How Facebook blurs the line between our real, digitial selves

In less than a decade, there will be an entire generation of people who have never lived without Facebook.

If that does not terrify you, it should.

Facebook users in our generation, which is nearly all of us, are increasingly using the Web site not as a networking tool, but as a means to recreate ourselves.

Consider what your friends publish on their profile, their statuses, through their picture and  even in their listed  ‘likes’ and interests. If you know them in the real world, are those things indicative of who they actually are or how they want to be perceived?

If we are pictured drunk at a party, we appear more popular and social. If we list Neil Gaiman’s work under our favorite books, we appear cultured and well-read. If we announce we’re in a relationship people will talk about us and, for that little bit of time, we are the center of attention.

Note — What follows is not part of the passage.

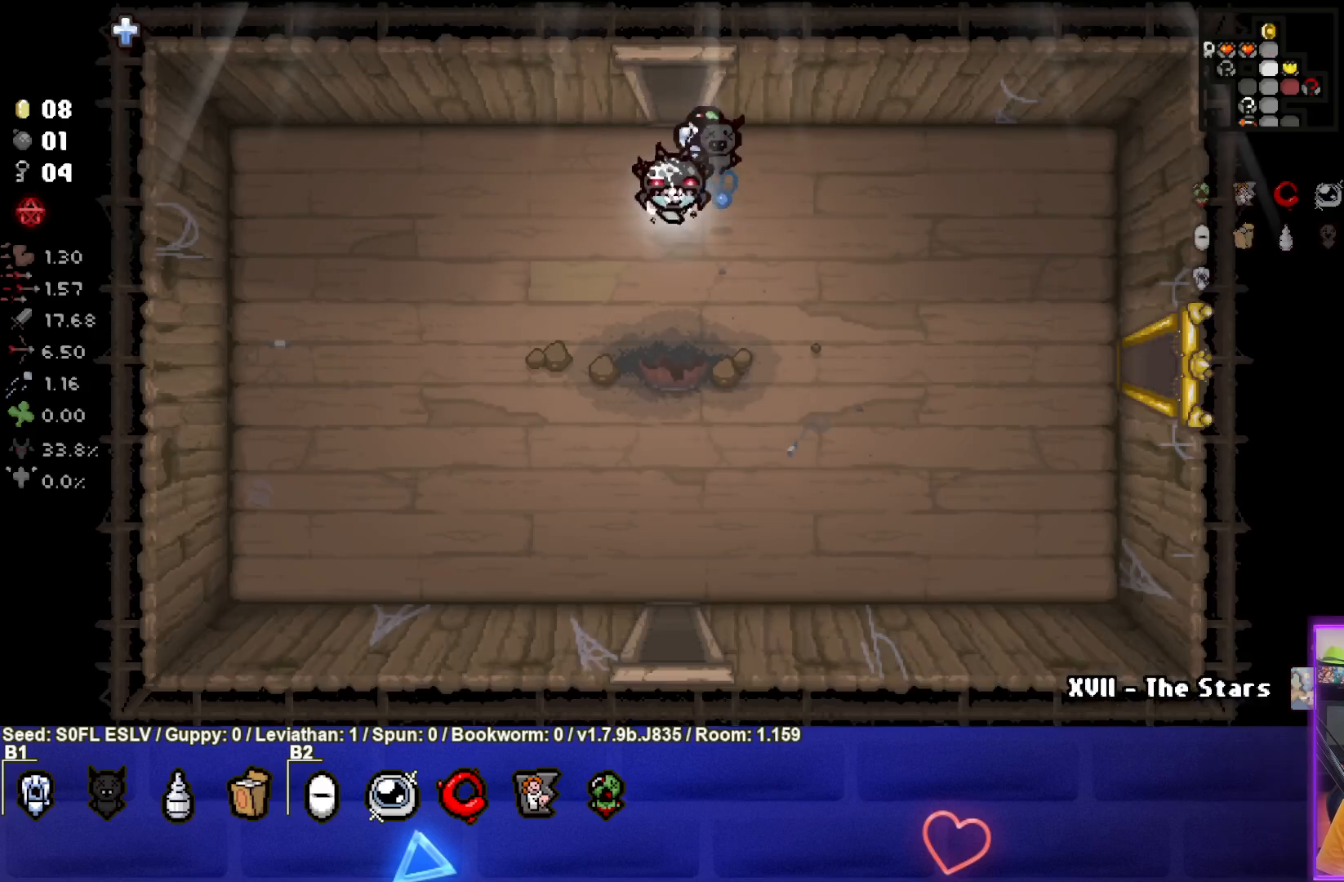
{"buttons": [], "left_stick": "down", "events": []}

Are any of these actually indicative of who we are?

To some extent they are, but in an age when people can control their own image with an upload or a deletion, who we actually are is becoming less and less important.

In the real world, we assume we know other people based on a few observations. We fancy ourselves to be very keen about picking up characteristics.

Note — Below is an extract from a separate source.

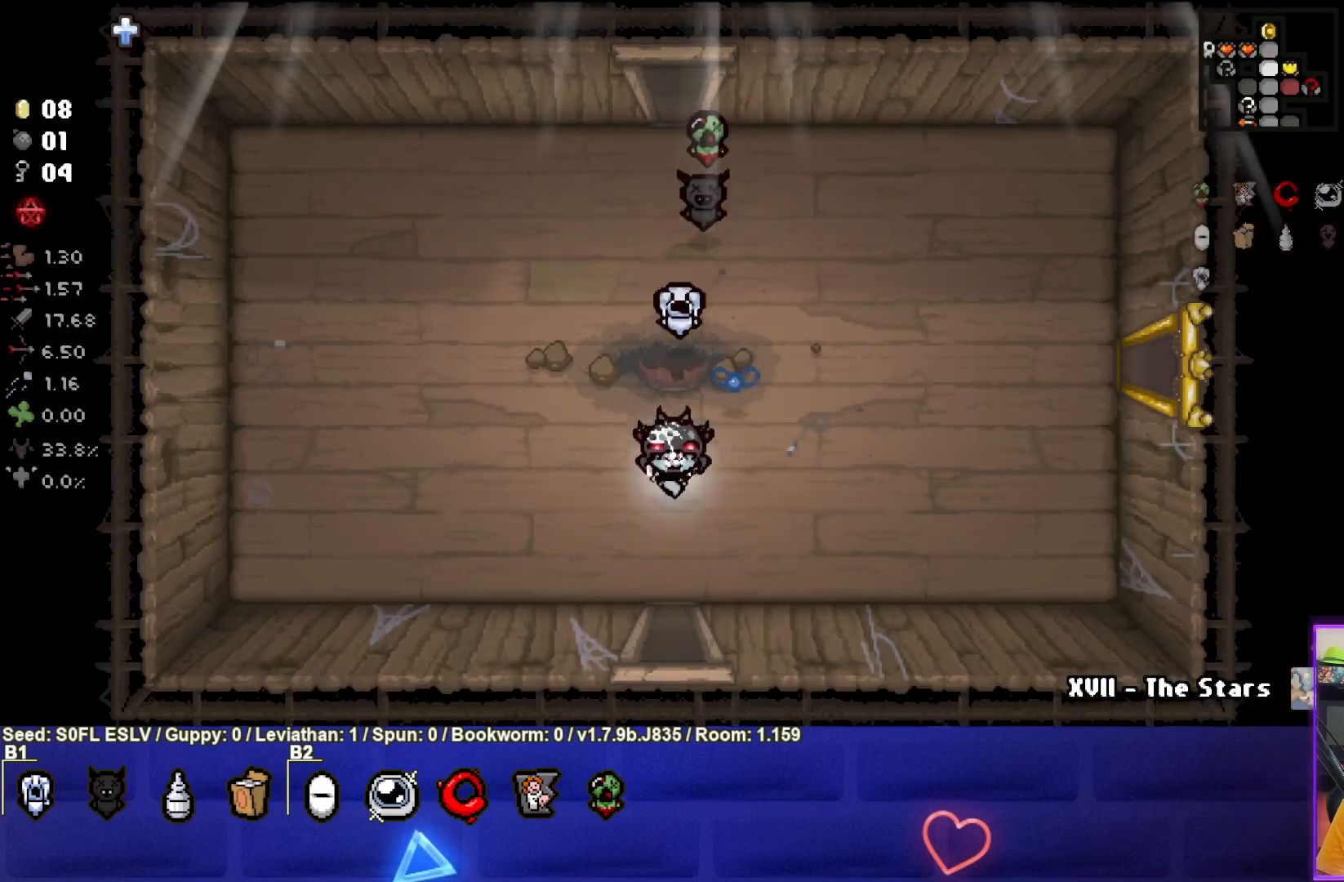
{"buttons": [], "left_stick": "center", "events": [[400, "left_stick", "center"]]}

If someone gives a weak handshake, we think them timid. If they trip, we suppose that they are clumsy. Whether or not these are valid, we take these perceptions, extrapolate them out for the entirety of their personality, and assume we have a good understanding of the person.

With the ability to control how we are perceived virtually, to present exactly the clues we want, we take on a role, hoping that people perceive us the way we want.

On Facebook, we are simply playing our favorite character, and are proud of ourselves for being as confident, popular and interesting as we wish we were in real life.

The problem arises from the dissonance between our two selves. Another way of saying “playing a role” is “living a lie.” While it might only be a white lie, it reveals how insecure total candidness makes us.

By putting our lives on Facebook, we leave ourselves completely vulnerable to the judgments of others. And so the cycle is self-perpetuating: we look at others’ profiles, we judge them, and we hope that people don’t judge us as harshly.

So we pick our profile picture carefully, our wording on posts carefully and our friends carefully, then watch as the rest of the world’s view of us is slightly altered.

Whereas the Internet initially offered total anonymity, now the opposite is true.

We use our Facebook identities to control the rest of the world’s perception. Facebook has become another place where we must constantly be in character because of the innate fear of revealing too much about who we really are.

So at the end of the day, who are we?

Are we actually Shakespeare fans, or did we just put up lines from A Midsummer Night’s Dream that we thought sounded cool? Are we the compilation of all the pictures in which we are tagged? Is there more to our lives than what we report in our statuses?

While that might seem hyperbolic, the problem is that we aren’t exactly sure where our digital selves end and our real selves begin.